→ **Extract**:
Living with a SIS: Once designed and in operation, there are many administrative tasks associated with a SIS. These include performance monitoring, maintenance, SIF bypassing, change management, periodic proof testing, and ongoing suitability verification. These tasks require the attention, time, and effort of engineers and technicians. Plants report that these tasks are accomplished using a variety of inconsistent, error-prone, and potentially unreliable methods. These include uncontrolled spreadsheets, notes, homegrown applications, and manually marked-up drawings and sketches. There is often no organized method applicable to similar SISs at different sites. Automation can make a major improvement by accomplishing all these tasks in a combined solution called IPL monitoring.
SIF bypass management: One of the most important tasks is bypass management. A safety function must be capable of being fully or partially bypassed. There are many different methods to accomplish this, but they require rigorous control. Bypass design is usually for testing or, in some cases, for special operating modes such as startup. Bypassing a particular SIF introduces additional risk during operation. Special interim procedures may be required during a bypass. It is essential that a bypass is not missed or forgotten, and yet such things have occurred.
The state of all SIF bypasses should be automatically monitored and made easily visible to operators and staff. (Operators normally have alarms to indicate a bypass condition.) Detailed reports on all SIS bypasses, such as their frequency and duration, should be automatically created.
SIF design calculations: SIF demand rates and response times were assumed in the design phase. These assumptions are supposed to be verified by actual performance numbers once in service. This is a task that is often overlooked in the aftermath of whatever event caused SIF activation. But, if the demand rate assumption is wrong, the SIF may need to be redesigned (to provide the needed safety level), or it may be overly designed, overly complex, and scheduled for testing more often than needed. If the response time was calculated incorrectly, the safety function may be compromised. The solution is to calculate and track demand and response rates automatically for all SIFs, for performance and design verification. Full reporting of various KPIs related to the entire safety instrumented system can be totally automated.

→ **Source information**:
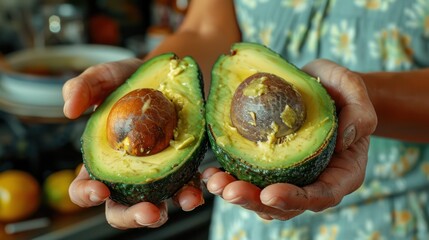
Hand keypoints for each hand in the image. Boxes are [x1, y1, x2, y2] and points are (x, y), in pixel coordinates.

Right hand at [64, 59, 204, 228]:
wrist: (166, 76)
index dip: (87, 195)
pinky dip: (193, 191)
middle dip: (133, 216)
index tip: (100, 190)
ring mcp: (155, 175)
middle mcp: (127, 175)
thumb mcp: (104, 77)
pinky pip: (186, 186)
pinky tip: (201, 190)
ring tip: (186, 201)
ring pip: (158, 205)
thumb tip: (68, 110)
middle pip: (122, 209)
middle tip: (149, 212)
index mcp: (102, 161)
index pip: (85, 188)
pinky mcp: (181, 168)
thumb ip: (82, 87)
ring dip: (172, 210)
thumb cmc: (129, 79)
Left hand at [202, 59, 376, 219]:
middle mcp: (314, 180)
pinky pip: (249, 177)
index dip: (295, 199)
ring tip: (215, 181)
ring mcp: (290, 175)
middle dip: (255, 201)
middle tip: (230, 191)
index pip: (321, 195)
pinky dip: (230, 177)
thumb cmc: (340, 90)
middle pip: (285, 204)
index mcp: (341, 172)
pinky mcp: (269, 165)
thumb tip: (345, 138)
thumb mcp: (356, 90)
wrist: (321, 87)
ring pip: (263, 197)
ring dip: (237, 193)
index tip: (269, 193)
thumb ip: (360, 113)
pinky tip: (211, 170)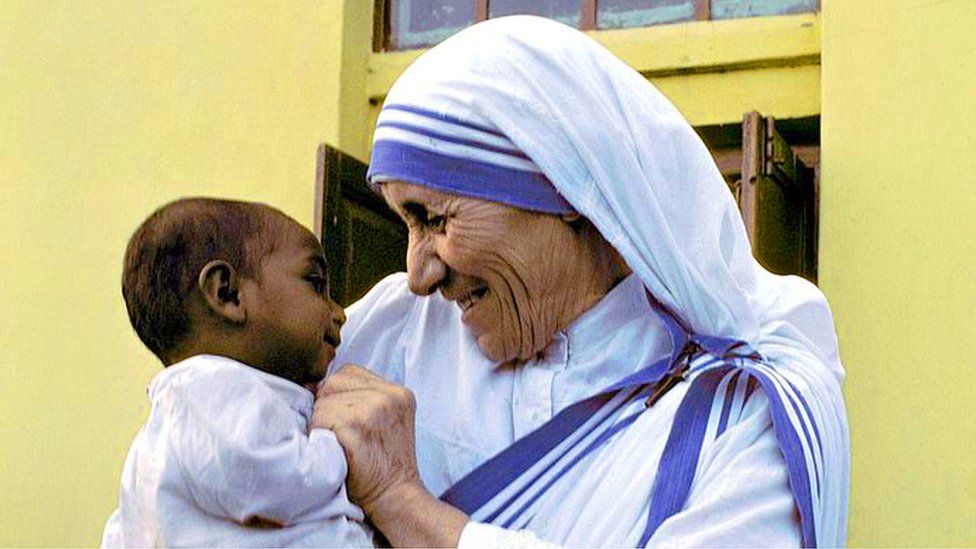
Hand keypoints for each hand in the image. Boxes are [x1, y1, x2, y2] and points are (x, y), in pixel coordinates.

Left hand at [313, 365, 421, 516]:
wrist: (395, 496)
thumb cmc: (383, 464)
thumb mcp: (388, 421)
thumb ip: (366, 399)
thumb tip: (316, 385)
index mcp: (399, 392)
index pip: (350, 372)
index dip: (336, 392)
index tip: (338, 415)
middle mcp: (389, 396)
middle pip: (334, 383)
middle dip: (326, 405)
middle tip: (334, 432)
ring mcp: (374, 409)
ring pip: (324, 401)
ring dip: (320, 422)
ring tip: (334, 442)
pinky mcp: (356, 426)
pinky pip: (321, 419)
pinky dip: (319, 434)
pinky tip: (332, 448)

→ **What to work on**:
A) According to the text on safety instrumented systems, why does it matter if the demand rate assumed for a SIF during design turns out to be wrong? Answer in one to three sentences.
B) Can you continue the text on safety instrumented systems from its final sentence onward?
The material has no connection to the text on safety instrumented systems.

→ **Solved tasks**:
A) If the demand rate assumption is wrong, the SIF may need to be redesigned to provide the needed safety level. Alternatively, it may be overly designed, overly complex, and scheduled for testing more often than needed.

B)
SIF testing: It is mandatory in both the standards and in regulations to periodically test SIFs, including the inputs, logic, and outputs. The frequency of testing is determined in part by the design assumptions, such as demand rate. Testing is expensive, in terms of both technician costs and lost production.
Many organizations wait until a scheduled outage for SIF testing-which increases outage duration and lost production. This practice also consumes technical and maintenance resources during turnarounds, potentially delaying other tasks.
Some SIFs are tested online. There is a risk of full SIF activation during online testing. Additionally, this practice is often accompanied by reduced rate operation, and hence lost production. It is therefore desirable to not test more often than necessary. Feedback of the actual demand rate compared to the assumed rate in design can often lengthen the test interval.
Cost savings in SIF testing: The documentation of every SIF activation, with time-stamped records of all the components involved, can be automated. Trip occurrence can then be taken as a partial or full credit for a test. If partial, the scope of the next test may be reduced, saving time and effort. If full, the next testing date can therefore be reset based on the last actual SIF activation. This can be done via automated connectivity to the maintenance scheduling system, and the cost and impact of SIF proof testing can be significantly reduced.
Visualization of risk:
Risk is increased when a SIS is bypassed, when testing is occurring or overdue, and when other IPLs (such as the control loop in the basic process control system, redundant instruments, or certain alarms) are unavailable. Historically, it has been impractical, or even impossible, to determine the current real-time risk level of a process as a result of one or more IPLs being out of service. Should these conditions occur simultaneously, the plant may then be operating in a significantly higher risk condition than was ever intended. In such conditions, the familiar safety model showing that "the holes in the slices of swiss cheese are lining up" is applicable, and accidents are more likely to occur.
The AM infrastructure can be used to monitor the status of various IPLs automatically. When any of the IPLs are unavailable, out of service, overdue, bypassed, or otherwise compromised, the current risk profile can display on a dashboard, appear in automatic reporting, and generate immediate notifications.
Safety instrumented function design time
Maximizing alarm management
We engineers are all about efficiency. It is in our nature to maximize the use of a powerful capability. Boundary management and IPL monitoring are examples of using the alarm management infrastructure as part of an overall operational excellence initiative. These applications have proven effective and are gaining widespread adoption. More ideas are surfacing and taking us far beyond alarm management.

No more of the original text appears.